Vladimir Putin’s war appears to be one without end. Six months to the day that Russian forces invaded Ukraine, the world is weary of the war, including a sizeable section of the population in Russia who are said to be switching off their TV sets, so sick and tired of the propaganda machine spinning tales are they.

Far from celebrating its Independence Day on August 24, Ukraine was shrinking in fear of reprisal attacks for the Moscow killing of a Putin ideologue’s daughter, Darya Dugina. Preoccupied with its cost-of-living crisis induced by curbs on supply of Russian energy sources, the EU was in danger of switching off from Ukraine’s struggles just as UK envoys are carrying messages about not cutting aid now while reminding their old continental friends not to give up on Volodymyr Zelenskyy’s war effort against Russian aggression.
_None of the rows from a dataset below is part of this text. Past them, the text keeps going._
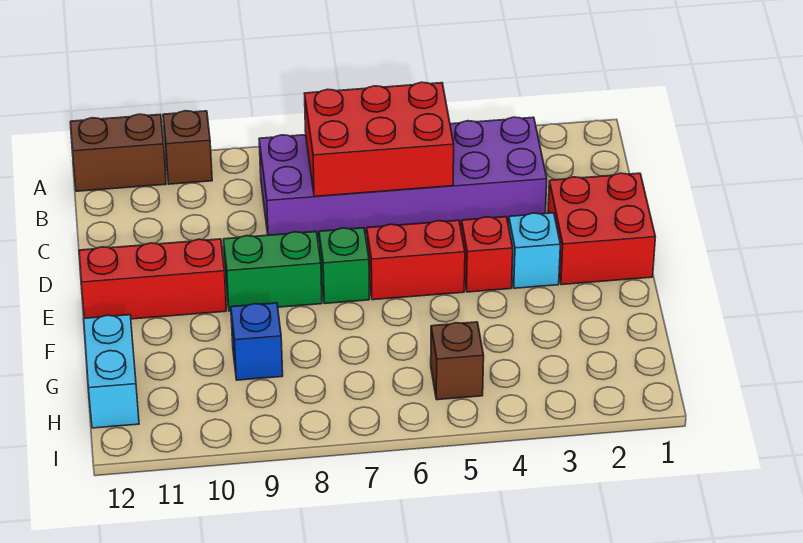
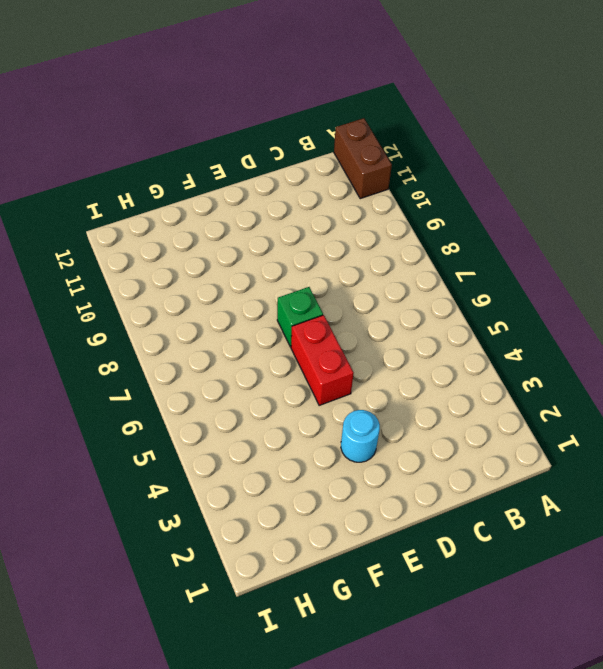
cyan 1x1 round brick [341,410,380,462] -> cyan 1x1 brick [509,213,560,288]
none -> brown 1x1 brick [163,111,212,184]
none -> purple 2x6 brick [259,117,547,237]
none -> red 2x2 brick [548,173,655,285]

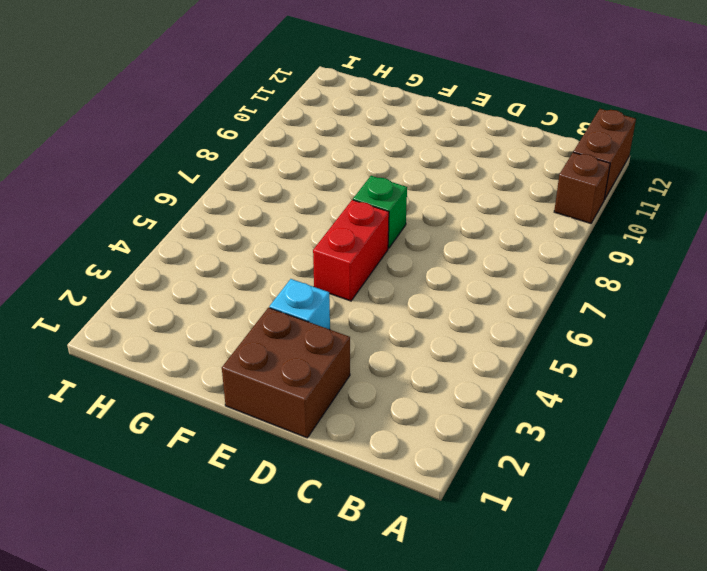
brown 2x2 brick [222,308,350,438] -> red 2x2 brick [548,173,655,285]
none -> purple 2x6 brick [259,117,547,237]
none -> red 1x1 brick [461,217,513,292]
none -> green 1x2 brick [223,232,322,311]

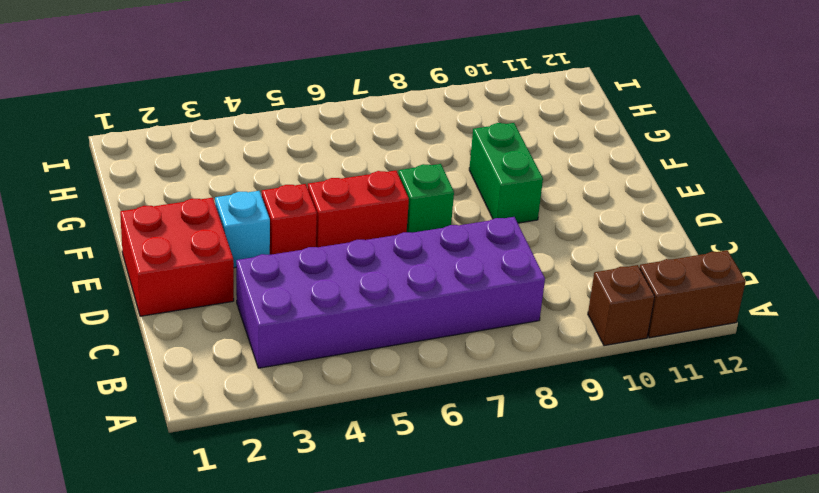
green 1x2 brick [469,123,543,223] -> green 1x2 brick turned to [223,232,322,311]
none -> red 1x3 brick [79,239,226,319]
none -> blue 1x1 brick [231,303,283,380]
none -> cyan 1x2 brick [84,315,139,428]

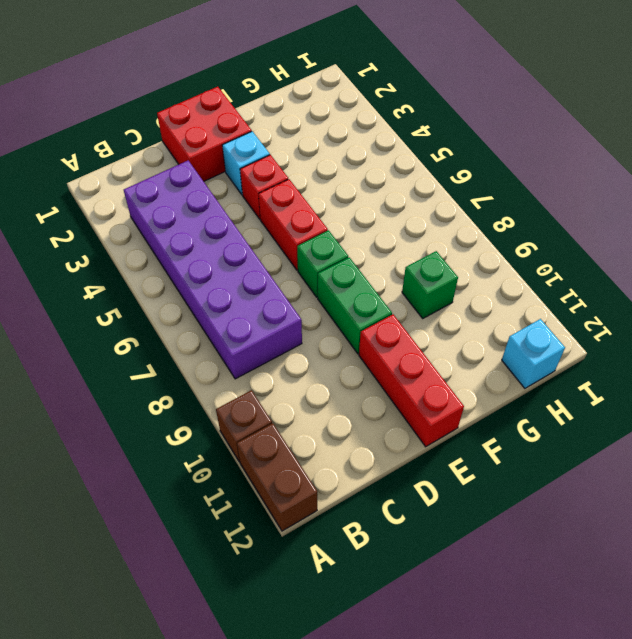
green 1x1 brick [402,251,458,318] -> blue 1x1 brick [231,303,283,380]
cyan 1x1 brick [502,319,565,388] -> cyan 1x2 brick [84,315,139,428]
none -> brown 1x1 brick [431,322,484,400]
none -> red 2x3 brick [304,82,454,197]

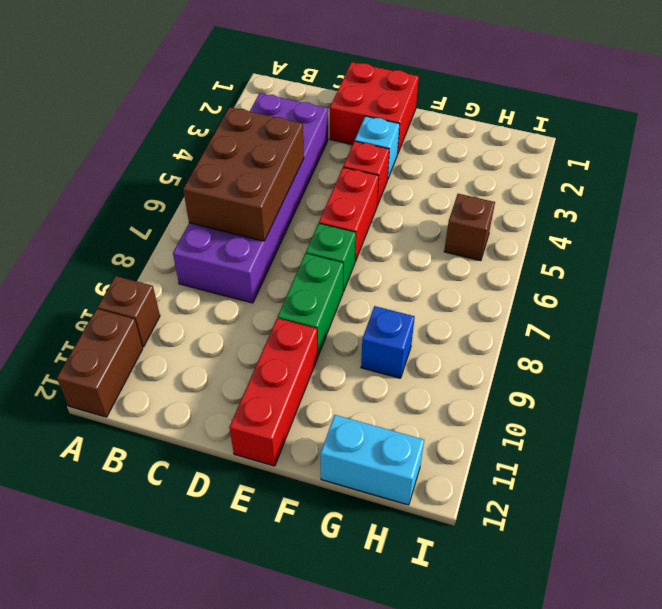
brown 2x3 brick [183,107,304,241] -> red 2x3 brick [304,82,454,197]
The world’s largest military-industrial complex, in the US of course, is about the only one with its eyes still glued to the war in Europe as US President Joe Biden pledged another $3 billion as aid in the biggest weapons package to date. At the same time, the US was asking its citizens to leave Ukraine ahead of the feared increase in strikes by an angry Russia. Some of those munitions and smart, long-range bombs might help Ukraine keep up its strikes on Crimea that is embarrassing the Kremlin.

The only one who can call off this war is Mr Putin, the Russian honcho still sold on his dream of recapturing the glory by uniting ethnic Russians from the cradle of their civilisation that Ukraine is imagined to be. It should come as no surprise if, six months later, the war is still on through its anniversary because the Russian army is busy in east and south Ukraine.

Meanwhile, the world shivers at the prospect of any earth-shaking event in the Zaporizhzhia nuclear power plant that is held by Russia and still tended to by Ukrainian engineers. When will good sense prevail in this endless war that is defying Russian military superiority? Not soon enough by the looks of it, though anti-war sentiment is building up in Russia.